**Datenbestand**
——————
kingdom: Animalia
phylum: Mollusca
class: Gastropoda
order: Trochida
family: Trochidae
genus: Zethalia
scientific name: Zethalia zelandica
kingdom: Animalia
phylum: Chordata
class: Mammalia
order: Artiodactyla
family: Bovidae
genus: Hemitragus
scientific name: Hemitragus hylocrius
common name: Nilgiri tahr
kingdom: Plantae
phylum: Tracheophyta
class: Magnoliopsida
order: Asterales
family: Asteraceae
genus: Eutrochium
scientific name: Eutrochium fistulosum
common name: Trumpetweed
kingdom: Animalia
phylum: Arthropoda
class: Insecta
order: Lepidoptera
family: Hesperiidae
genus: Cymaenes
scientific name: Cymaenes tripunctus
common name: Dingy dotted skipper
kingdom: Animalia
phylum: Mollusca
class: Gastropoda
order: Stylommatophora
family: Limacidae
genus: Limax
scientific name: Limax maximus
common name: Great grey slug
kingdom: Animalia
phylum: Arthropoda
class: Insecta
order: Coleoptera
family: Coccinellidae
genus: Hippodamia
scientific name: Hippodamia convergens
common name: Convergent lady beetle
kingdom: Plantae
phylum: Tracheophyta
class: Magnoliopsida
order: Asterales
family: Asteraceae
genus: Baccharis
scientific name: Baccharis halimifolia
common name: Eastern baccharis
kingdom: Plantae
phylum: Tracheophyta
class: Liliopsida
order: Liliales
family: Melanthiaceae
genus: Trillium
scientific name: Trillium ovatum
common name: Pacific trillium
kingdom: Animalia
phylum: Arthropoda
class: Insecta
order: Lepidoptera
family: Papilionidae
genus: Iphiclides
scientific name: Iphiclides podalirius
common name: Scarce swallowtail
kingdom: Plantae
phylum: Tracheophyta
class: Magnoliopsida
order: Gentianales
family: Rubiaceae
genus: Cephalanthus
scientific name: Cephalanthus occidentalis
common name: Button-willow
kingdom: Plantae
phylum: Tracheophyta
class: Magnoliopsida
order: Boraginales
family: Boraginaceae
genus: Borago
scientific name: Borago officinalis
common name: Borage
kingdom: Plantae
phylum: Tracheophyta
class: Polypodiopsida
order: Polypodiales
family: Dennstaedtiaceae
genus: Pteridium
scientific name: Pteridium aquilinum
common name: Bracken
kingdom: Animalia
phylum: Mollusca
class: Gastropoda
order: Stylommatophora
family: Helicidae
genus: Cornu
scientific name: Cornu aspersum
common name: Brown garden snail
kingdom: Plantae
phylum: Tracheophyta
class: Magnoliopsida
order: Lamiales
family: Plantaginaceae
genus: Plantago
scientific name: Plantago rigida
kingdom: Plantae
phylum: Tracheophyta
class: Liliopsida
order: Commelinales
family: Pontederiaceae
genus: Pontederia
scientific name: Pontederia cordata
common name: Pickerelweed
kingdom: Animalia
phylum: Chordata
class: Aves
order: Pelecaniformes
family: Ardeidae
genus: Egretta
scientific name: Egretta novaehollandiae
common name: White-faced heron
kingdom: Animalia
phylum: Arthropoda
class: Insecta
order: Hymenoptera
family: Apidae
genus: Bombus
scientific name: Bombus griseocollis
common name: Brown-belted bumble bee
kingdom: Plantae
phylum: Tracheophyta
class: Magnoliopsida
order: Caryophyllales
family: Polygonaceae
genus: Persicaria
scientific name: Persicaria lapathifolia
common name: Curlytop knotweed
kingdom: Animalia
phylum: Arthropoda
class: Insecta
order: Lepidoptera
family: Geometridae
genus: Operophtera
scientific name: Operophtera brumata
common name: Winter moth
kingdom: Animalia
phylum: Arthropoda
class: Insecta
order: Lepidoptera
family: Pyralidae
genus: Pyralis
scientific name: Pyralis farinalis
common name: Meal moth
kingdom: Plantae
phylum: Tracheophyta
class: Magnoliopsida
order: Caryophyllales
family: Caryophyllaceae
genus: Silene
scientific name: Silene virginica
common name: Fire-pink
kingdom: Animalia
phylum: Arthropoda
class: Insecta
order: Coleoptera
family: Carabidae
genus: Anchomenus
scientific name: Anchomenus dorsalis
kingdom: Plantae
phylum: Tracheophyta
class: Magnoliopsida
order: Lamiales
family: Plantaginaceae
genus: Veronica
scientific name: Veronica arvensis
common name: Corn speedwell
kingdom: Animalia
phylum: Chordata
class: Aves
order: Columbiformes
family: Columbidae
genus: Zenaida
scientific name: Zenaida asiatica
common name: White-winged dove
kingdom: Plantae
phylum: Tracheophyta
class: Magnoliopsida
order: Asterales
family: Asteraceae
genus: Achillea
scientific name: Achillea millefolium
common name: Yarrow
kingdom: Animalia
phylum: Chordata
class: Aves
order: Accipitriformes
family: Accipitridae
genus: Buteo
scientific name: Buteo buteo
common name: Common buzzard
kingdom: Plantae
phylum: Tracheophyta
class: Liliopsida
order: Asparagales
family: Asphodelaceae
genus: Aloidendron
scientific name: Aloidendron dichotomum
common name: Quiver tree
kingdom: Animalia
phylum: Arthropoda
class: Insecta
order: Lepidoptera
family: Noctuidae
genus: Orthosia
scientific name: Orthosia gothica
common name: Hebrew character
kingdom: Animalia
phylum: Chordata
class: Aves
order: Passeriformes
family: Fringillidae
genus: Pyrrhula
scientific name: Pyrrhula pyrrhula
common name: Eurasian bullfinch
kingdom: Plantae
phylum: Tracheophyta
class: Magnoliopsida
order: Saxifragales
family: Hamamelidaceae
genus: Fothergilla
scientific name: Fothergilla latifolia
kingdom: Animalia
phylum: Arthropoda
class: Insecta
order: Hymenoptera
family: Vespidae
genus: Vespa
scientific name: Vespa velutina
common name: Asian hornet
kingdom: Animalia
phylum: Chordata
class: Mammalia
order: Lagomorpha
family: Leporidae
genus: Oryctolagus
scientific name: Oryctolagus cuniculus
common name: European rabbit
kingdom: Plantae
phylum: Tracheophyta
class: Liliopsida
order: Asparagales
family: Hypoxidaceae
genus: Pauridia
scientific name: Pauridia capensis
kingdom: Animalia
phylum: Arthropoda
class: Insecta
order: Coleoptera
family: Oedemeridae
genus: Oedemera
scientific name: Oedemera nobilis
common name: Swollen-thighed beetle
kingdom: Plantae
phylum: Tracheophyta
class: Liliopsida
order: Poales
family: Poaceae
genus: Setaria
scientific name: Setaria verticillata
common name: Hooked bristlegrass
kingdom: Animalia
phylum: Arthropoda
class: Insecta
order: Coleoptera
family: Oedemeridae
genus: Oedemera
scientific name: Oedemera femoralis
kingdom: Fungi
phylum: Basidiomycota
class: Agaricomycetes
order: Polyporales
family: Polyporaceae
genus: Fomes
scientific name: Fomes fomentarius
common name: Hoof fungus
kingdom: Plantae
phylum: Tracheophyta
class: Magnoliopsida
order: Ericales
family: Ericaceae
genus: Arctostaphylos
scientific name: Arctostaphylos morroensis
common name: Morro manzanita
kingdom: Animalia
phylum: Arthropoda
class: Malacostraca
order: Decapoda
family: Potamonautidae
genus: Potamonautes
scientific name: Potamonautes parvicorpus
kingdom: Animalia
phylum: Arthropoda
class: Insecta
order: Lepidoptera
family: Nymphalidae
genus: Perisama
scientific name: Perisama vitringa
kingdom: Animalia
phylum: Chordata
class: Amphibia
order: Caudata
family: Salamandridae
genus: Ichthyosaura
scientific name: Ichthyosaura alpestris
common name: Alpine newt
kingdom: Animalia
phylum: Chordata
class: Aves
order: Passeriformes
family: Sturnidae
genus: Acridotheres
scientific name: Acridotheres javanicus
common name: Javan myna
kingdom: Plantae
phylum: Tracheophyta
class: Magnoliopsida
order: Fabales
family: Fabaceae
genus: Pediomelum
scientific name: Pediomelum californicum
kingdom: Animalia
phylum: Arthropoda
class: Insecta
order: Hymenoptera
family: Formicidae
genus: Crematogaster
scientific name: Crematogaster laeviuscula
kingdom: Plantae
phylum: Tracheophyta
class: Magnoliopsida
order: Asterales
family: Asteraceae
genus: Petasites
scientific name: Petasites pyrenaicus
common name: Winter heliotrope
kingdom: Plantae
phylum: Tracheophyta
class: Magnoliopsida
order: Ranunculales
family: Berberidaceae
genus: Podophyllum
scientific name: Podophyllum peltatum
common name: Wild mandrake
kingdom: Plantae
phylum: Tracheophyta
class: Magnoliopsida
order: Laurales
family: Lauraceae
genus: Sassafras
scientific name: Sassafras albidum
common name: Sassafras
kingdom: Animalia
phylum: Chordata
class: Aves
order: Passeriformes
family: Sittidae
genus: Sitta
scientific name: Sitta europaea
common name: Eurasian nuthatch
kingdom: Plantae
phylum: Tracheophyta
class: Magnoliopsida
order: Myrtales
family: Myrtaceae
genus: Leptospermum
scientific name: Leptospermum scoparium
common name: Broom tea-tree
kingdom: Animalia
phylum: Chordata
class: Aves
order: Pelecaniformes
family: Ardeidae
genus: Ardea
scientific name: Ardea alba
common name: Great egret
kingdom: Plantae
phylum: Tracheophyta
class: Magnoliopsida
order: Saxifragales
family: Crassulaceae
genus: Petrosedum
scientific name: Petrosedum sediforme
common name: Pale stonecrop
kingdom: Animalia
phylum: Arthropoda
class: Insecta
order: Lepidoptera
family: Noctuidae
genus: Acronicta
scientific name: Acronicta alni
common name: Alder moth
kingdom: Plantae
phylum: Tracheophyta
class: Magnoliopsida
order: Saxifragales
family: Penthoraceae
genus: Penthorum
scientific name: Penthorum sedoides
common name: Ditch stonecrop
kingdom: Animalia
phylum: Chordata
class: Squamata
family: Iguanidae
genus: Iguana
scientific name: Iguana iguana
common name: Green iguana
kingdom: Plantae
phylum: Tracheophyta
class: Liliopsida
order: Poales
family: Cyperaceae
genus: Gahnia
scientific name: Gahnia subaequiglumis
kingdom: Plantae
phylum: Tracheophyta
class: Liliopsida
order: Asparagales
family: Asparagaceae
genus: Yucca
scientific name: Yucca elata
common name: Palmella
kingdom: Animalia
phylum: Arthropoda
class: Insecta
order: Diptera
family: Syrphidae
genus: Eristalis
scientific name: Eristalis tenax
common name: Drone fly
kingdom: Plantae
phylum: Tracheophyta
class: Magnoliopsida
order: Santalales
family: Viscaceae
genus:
——————
**Zu erledigende Arbeit**
Schreiben Sie aus den Datensätzen oben den Abschnitt unverändert ab, der mit der Zeile beginnt, die „family: Hesperiidae“ enthält, und mit der Zeile endet, die „scientific name: Hippodamia convergens“ enthält. Beide Grenzzeilen gehören dazu.

**Lösung der Aufgabe**
family: Hesperiidae
genus: Cymaenes
scientific name: Cymaenes tripunctus
common name: Dingy dotted skipper
kingdom: Animalia
phylum: Mollusca
class: Gastropoda
order: Stylommatophora
family: Limacidae
genus: Limax
scientific name: Limax maximus
common name: Great grey slug
kingdom: Animalia
phylum: Arthropoda
class: Insecta
order: Coleoptera
family: Coccinellidae
genus: Hippodamia
scientific name: Hippodamia convergens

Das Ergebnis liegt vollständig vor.